D.C. Council member Phil Mendelson (D-At Large) defended the quality-of-life campaign, saying city leaders have to strike a balance between making urban life safe and livable and preserving the fun of city living.
"It's not always that the government is looking for ways to be more of a nanny," he said.
Yet for some Washingtonians, what's happening crosses the line between vigilance and intrusiveness. For them, it is as over-the-top as Metro police arresting a woman for eating a candy bar in a station, as happened last July.
"For a city of liberty, I don't know what's happening," said C. Peter "Buzz" Beler, longtime owner of the Prime Rib on K Street NW and an opponent of the proposed smoking ban. He recently had to pay an electronic speeding ticket but got away scot-free when he jaywalked Thursday.
In a buttoned-down region, the District has always been the place to party. For years, the minimum drinking age was 18, and the attitude in the streets seemed to be "anything goes." In the 1990s, the city was broke and practically lawless.

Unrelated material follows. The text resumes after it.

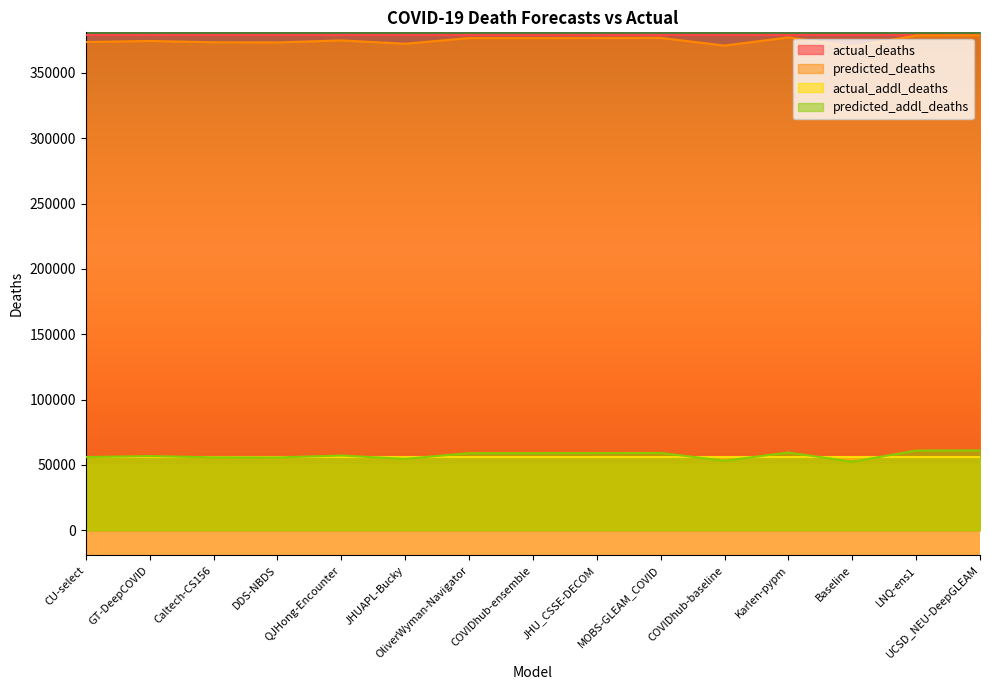

Is it true that actual_deaths equals 379070.0 at JHUAPL-Bucky?

True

Its mayor was arrested for smoking crack cocaine in a hotel room.
Today, the District has $1 billion in the bank, crime is down and the mayor is a bow-tied accountant. Downtown is revitalized, and empty nesters and young couples drawn to urban living are rehabilitating neighborhoods. And as in such cities as New York, political leaders are focusing on other, arguably lesser problems.
Dean Chandler, 34, of Hyattsville, who has been ticketed for jaywalking, said the crackdown is a natural result of all the changes the District has undergone in the past 15 years. He said he thinks city leaders are trying to "weed out" those they don't want to be part of the new, gentrifying District.
"It's changing," he said. "Everything was kind of loose. But now it is less the District of Columbia and more of an American city. People with power and influence come here, and now they are changing things."
But Mendelson said jaywalking is dangerous as well as illegal. He said the city is joining in a regional educational effort about pedestrian safety in reaction to a number of deaths. Each year in the District, pedestrians account for an average of 14 fatalities and nearly 800 injuries, according to the city's Department of Transportation. Eight pedestrians have been killed this year.
Mendelson, chairman of the council's judiciary committee and a sponsor of the proposed smoking ban, said the city also has repealed rules that don't make sense, such as requiring permits for restaurants that put lighted candles on tables.
Those who study such things say the District's recently imposed restrictions and crackdowns are part of a trend of looking to government not just to protect life and liberty but to enforce society's rules of behavior.
"People are promiscuous about giving up other people's rights," said Eugene O'Donnell, a former police officer and prosecutor who is a professor at the John Jay College of Criminal Justice in New York. "Individually, it's hard to argue against these laws. The problem is when you aggregate it. It's a creeping sort of thing."
This uneasiness could be felt during a 12-hour D.C. Council hearing nearly three weeks ago on the proposed smoking ban. Proponents cited dozens of studies showing how dangerous smoking is and how a ban would protect workers. Opponents waved other studies showing how a ban would ruin the city's bar and restaurant industry.
But between the lines, the debate was about freedom: the freedom to light up a cigarette in their favorite bar vs. the freedom to enjoy a drink or a meal without inhaling a stranger's smoke.
"In reaction to the lawlessness of the past, there is a sense that any expression of spontaneity has been wiped out," said Joel Kotkin, author of "The City: A Global History." "You don't want people smoking crack on K Street, but you have to wonder at what point do you feel like you're in Disneyland."